CAPITULO XXXI
XXXI
25 de marzo de 1834
REGUEIRO
ORENSE
Francisca murió el 23 de marzo de madrugada.
La pobre mujer sufrió unas fiebres altísimas y no hubo remedio lo
suficientemente eficaz para bajarle la temperatura. El médico no sabía siquiera
qué enfermedad se había cebado con la desdichada y se limito a visitarla
periódicamente para comprobar que los paños fríos y las cataplasmas carecían de
eficacia ante una destemplanza tan importante.
El 22 por la noche, la joven pareció
experimentar una leve mejoría después de pasar muchas noches delirando y sin
poder dormir (ni dejar dormir a Manuel) con una temperatura altísima y
sufriendo unas convulsiones que hacían que pareciera endemoniada.
Aquella noche, dejó de tiritar y finalmente
se durmió. Manuel rezó de rodillas ante la cama de su amada y finalmente,
vencido por el cansancio, también se adormeció.
Se despertó de madrugada. Quedó quieto un
momento hasta despejarse en el silencio de la noche. Un terror infernal se
apoderó de él cuando comprobó que el silencio era total. No se escuchaba nada.
Ni siquiera la respiración de su mujer.
Se incorporó de un salto.
-¡Francisca! ¡Francisca!
¡Despierta mi amor! ¡Despierta te lo ruego!
Pero Francisca no despertó. Estaba tumbada
boca arriba, con sus mejillas aun sonrosadas y con una expresión en su cara de
calma, de paz. Había muerto sin sufrir, mientras dormía. Las fiebres, los
delirios, la enfermedad por fin desaparecieron para dejarle descansar.
Para siempre.
Por un momento se preguntó si no estaba
soñando aún y su mujer dormía plácidamente a su lado. Miró a un lado y a otro.
El silencio era aterrador, profundo, inquietante. Alzó la mirada al techo
tratando de escuchar algo. Llegó incluso a preguntarse si no se había vuelto
sordo de repente. “¡Que idea tan estúpida!”-pensó-”Mi mujer acaba de morir y yo aquí
preguntándome si me he quedado sordo.” Y la realidad volvió golpeando
violentamente al joven arrodillado sobre el lecho mortuorio de su esposa.
Francisca había muerto.
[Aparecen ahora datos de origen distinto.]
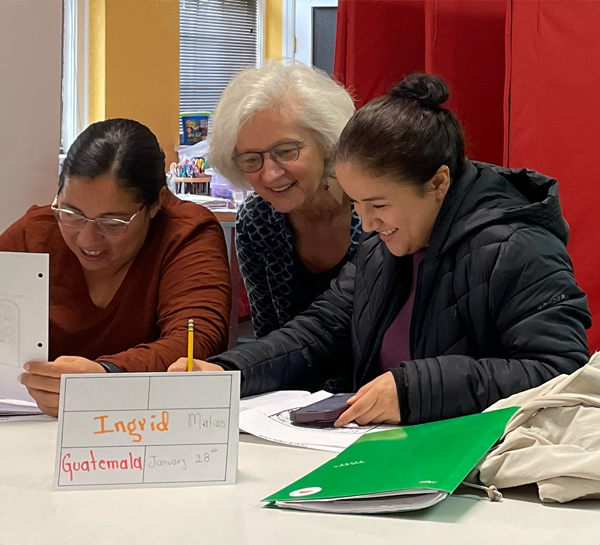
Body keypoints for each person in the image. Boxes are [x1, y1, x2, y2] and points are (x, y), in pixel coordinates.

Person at [171, 74, 591, 427]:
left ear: (438, 183)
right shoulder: (384, 246)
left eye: (378, 205)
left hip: (477, 469)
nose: (367, 224)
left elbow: (561, 371)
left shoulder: (518, 247)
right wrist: (229, 372)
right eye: (356, 203)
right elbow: (320, 329)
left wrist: (415, 388)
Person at [0, 119, 231, 416]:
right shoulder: (35, 235)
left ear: (156, 204)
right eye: (71, 213)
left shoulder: (185, 234)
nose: (87, 239)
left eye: (112, 222)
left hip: (144, 426)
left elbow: (194, 342)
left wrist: (107, 376)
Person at [209, 59, 362, 338]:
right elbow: (268, 333)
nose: (270, 174)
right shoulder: (257, 220)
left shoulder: (373, 206)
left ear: (327, 143)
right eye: (251, 159)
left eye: (286, 151)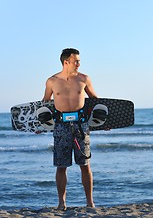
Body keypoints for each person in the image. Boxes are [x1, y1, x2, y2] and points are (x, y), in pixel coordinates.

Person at [41, 48, 97, 209]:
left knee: (85, 165)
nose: (79, 64)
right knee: (61, 166)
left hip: (81, 126)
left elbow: (94, 100)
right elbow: (45, 104)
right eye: (76, 61)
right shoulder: (51, 81)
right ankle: (61, 203)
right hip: (61, 126)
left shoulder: (84, 79)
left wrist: (105, 123)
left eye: (79, 61)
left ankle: (90, 202)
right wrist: (40, 124)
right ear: (66, 62)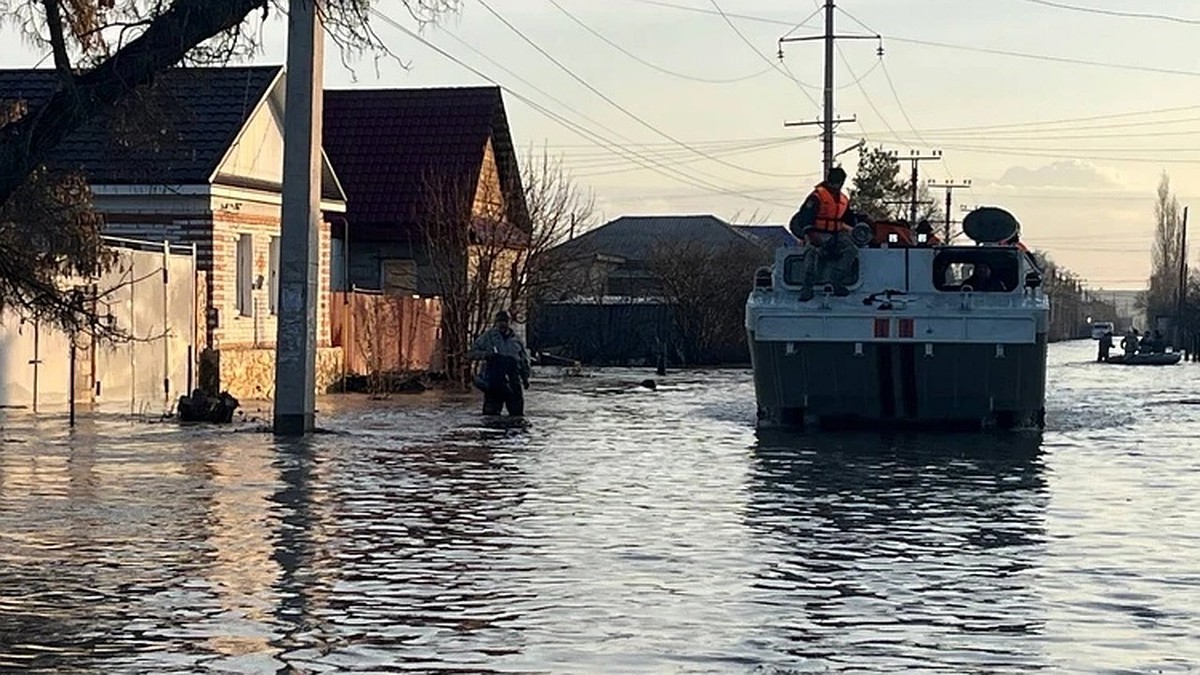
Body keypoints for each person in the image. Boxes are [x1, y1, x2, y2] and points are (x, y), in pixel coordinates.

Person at [788, 166, 861, 301]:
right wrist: (810, 234)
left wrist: (861, 222)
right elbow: (805, 217)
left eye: (838, 182)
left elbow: (849, 218)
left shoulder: (843, 199)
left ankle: (836, 279)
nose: (836, 185)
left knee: (851, 250)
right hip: (816, 233)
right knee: (812, 253)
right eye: (834, 181)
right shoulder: (817, 197)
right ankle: (807, 287)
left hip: (836, 235)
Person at [467, 310, 531, 416]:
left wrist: (525, 379)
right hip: (494, 382)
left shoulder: (516, 340)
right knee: (490, 416)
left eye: (505, 321)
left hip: (513, 382)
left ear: (509, 322)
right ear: (496, 323)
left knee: (517, 416)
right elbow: (471, 353)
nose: (502, 324)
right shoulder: (488, 337)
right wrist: (487, 354)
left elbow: (523, 361)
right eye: (500, 321)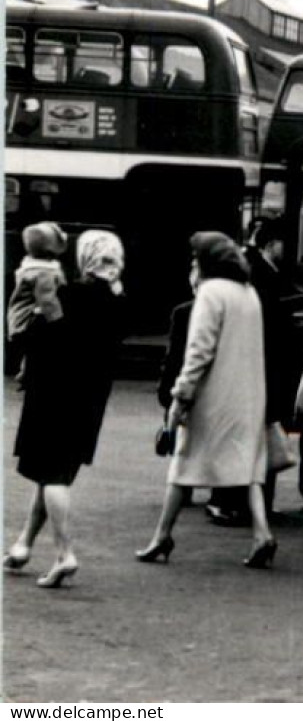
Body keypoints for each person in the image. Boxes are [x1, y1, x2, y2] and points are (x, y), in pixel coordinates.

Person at [138, 231, 277, 569]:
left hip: (212, 397)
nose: (192, 264)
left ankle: (162, 536)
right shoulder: (249, 293)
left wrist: (181, 394)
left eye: (195, 259)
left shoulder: (211, 293)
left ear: (207, 261)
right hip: (247, 397)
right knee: (248, 469)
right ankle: (262, 534)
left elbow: (199, 351)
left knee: (182, 463)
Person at [5, 230, 127, 588]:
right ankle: (23, 545)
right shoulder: (118, 301)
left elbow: (40, 335)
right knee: (53, 474)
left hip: (55, 395)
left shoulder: (71, 295)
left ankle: (64, 553)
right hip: (90, 398)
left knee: (52, 476)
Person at [207, 218, 297, 527]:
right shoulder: (262, 274)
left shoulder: (253, 269)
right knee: (257, 436)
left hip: (253, 366)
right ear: (272, 244)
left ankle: (236, 503)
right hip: (260, 368)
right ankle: (246, 507)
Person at [7, 221, 68, 384]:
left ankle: (25, 370)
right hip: (31, 318)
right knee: (42, 345)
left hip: (19, 317)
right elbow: (47, 300)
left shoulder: (30, 267)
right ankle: (29, 372)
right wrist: (59, 322)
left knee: (31, 348)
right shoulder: (44, 273)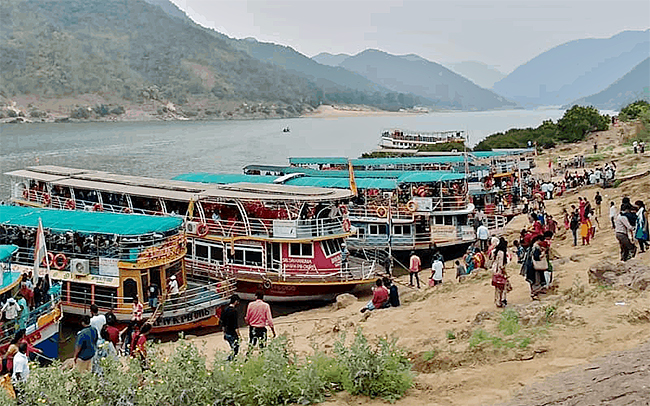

Estaba allí tan inmóvil y tan bella como ella era. Los
recuerdos de los años felices se agolparon en la mente del viudo. Su voz suave
y aterciopelada cantando mientras tendía la ropa recién lavada resonó como la
llamada de un fantasma en la noche. Y después de su voz apareció su sonrisa,
tan alegre y tan sincera a la vez que elegante, siempre generosa. Todos los
recuerdos aparecieron, todos, hasta los que estaban ya olvidados en el último
rincón de la memoria. Los recuerdos de la vida de Francisca Gómez se
desvanecieron y solo quedó la visión de la mujer muerta, rígida e inmóvil,
tumbada en la cama y por fin brotaron las lágrimas.
Manuel lloró tumbado al lado de su mujer
hasta el amanecer. Luego fue a casa de Ricardo y Sofía y los tres lloraron
juntos abrazados delante del cuerpo de la joven que habían querido, cada uno a
su manera.
Al entierro fue todo Sotuelo y gentes de las
aldeas vecinas. Manuel y Francisca eran personas muy queridas, iban a misa cada
domingo y fiestas de guardar y tenían muchos amigos en los pueblos de los
alrededores. Pero, a pesar de todas las personas que habían acudido al entierro
y a acompañar a la familia en aquellos momentos tan difíciles, lo que quedó al
joven Romasanta después de aquel día fue la soledad. Esa soledad que se aferra
a ti y te hace sentir a miles de kilómetros de las demás personas a pesar de
estar compartiendo el espacio con ellas, de convivir, de hablar, rezar, comer,
beber... Esa soledad que se instala en
todo tu ser y que no te abandona hasta el fin de tus días.